▸ **ASSIGNMENT**: The entries below should be written out again exactly as they stand.

[Start of Attachment]

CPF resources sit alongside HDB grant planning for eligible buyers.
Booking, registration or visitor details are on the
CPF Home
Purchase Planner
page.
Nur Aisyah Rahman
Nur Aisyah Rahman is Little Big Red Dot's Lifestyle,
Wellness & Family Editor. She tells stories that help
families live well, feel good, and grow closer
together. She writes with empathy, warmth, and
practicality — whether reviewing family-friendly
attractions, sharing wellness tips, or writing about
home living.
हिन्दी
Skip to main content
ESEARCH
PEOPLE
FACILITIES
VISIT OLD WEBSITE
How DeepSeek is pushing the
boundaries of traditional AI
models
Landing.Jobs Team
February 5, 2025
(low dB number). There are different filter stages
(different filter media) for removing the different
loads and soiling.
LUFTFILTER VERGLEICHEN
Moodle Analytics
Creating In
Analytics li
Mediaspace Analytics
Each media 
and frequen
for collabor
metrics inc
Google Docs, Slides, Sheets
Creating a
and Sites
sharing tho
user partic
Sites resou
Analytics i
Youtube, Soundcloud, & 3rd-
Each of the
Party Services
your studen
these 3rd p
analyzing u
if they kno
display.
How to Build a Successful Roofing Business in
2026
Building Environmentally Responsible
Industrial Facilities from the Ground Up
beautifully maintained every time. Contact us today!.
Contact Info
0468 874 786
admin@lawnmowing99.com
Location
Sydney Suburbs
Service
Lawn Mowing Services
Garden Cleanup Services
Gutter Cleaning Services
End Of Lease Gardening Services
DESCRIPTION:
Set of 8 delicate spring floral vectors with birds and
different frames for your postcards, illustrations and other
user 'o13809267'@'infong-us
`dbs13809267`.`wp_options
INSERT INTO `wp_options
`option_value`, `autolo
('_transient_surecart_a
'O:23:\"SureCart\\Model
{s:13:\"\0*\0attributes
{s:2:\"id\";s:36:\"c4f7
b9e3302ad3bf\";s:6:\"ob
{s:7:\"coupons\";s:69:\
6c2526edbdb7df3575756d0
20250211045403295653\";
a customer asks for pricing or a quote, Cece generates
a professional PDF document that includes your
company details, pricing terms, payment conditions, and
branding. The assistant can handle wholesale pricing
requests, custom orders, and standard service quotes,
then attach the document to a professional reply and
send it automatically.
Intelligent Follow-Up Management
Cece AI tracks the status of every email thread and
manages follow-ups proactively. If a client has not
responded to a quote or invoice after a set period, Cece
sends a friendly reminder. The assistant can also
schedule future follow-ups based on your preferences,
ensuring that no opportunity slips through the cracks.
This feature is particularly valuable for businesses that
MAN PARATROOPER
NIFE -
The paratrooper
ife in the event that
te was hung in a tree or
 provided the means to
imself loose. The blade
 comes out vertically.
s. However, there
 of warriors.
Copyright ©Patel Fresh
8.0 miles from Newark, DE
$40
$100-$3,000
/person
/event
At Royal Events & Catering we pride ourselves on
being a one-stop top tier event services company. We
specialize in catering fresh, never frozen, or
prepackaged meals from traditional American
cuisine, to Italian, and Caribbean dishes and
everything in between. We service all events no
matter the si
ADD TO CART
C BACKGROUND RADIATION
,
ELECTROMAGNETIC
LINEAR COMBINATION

[End of Attachment]

▸ **SOLUTION TO THE PROBLEM**:
CPF resources sit alongside HDB grant planning for eligible buyers.
Booking, registration or visitor details are on the
CPF Home
Purchase Planner
page.
Nur Aisyah Rahman
Nur Aisyah Rahman is Little Big Red Dot's Lifestyle,
Wellness & Family Editor. She tells stories that help
families live well, feel good, and grow closer
together. She writes with empathy, warmth, and
practicality — whether reviewing family-friendly
attractions, sharing wellness tips, or writing about
home living.
हिन्दी
Skip to main content
ESEARCH
PEOPLE
FACILITIES
VISIT OLD WEBSITE
How DeepSeek is pushing the
boundaries of traditional AI
models
Landing.Jobs Team
February 5, 2025
(low dB number). There are different filter stages
(different filter media) for removing the different
loads and soiling.
LUFTFILTER VERGLEICHEN
Moodle Analytics
Creating In
Analytics li
Mediaspace Analytics
Each media 
and frequen
for collabor
metrics inc
Google Docs, Slides, Sheets
Creating a
and Sites
sharing tho
user partic
Sites resou
Analytics i
Youtube, Soundcloud, & 3rd-
Each of the
Party Services
your studen
these 3rd p
analyzing u
if they kno
display.
How to Build a Successful Roofing Business in
2026
Building Environmentally Responsible
Industrial Facilities from the Ground Up
beautifully maintained every time. Contact us today!.
Contact Info
0468 874 786
admin@lawnmowing99.com
Location
Sydney Suburbs
Service
Lawn Mowing Services
Garden Cleanup Services
Gutter Cleaning Services
End Of Lease Gardening Services
DESCRIPTION:
Set of 8 delicate spring floral vectors with birds and
different frames for your postcards, illustrations and other
user 'o13809267'@'infong-us
`dbs13809267`.`wp_options
INSERT INTO `wp_options
`option_value`, `autolo
('_transient_surecart_a
'O:23:\"SureCart\\Model
{s:13:\"\0*\0attributes
{s:2:\"id\";s:36:\"c4f7
b9e3302ad3bf\";s:6:\"ob
{s:7:\"coupons\";s:69:\
6c2526edbdb7df3575756d0
20250211045403295653\";
a customer asks for pricing or a quote, Cece generates
a professional PDF document that includes your
company details, pricing terms, payment conditions, and
branding. The assistant can handle wholesale pricing
requests, custom orders, and standard service quotes,
then attach the document to a professional reply and
send it automatically.
Intelligent Follow-Up Management
Cece AI tracks the status of every email thread and
manages follow-ups proactively. If a client has not
responded to a quote or invoice after a set period, Cece
sends a friendly reminder. The assistant can also
schedule future follow-ups based on your preferences,
ensuring that no opportunity slips through the cracks.
This feature is particularly valuable for businesses that
MAN PARATROOPER
NIFE -
The paratrooper
ife in the event that
te was hung in a tree or
 provided the means to
imself loose. The blade
 comes out vertically.
s. However, there
 of warriors.
Copyright ©Patel Fresh
8.0 miles from Newark, DE
$40
$100-$3,000
/person
/event
At Royal Events & Catering we pride ourselves on
being a one-stop top tier event services company. We
specialize in catering fresh, never frozen, or
prepackaged meals from traditional American
cuisine, to Italian, and Caribbean dishes and
everything in between. We service all events no
matter the si
ADD TO CART
C BACKGROUND RADIATION
,
ELECTROMAGNETIC
LINEAR COMBINATION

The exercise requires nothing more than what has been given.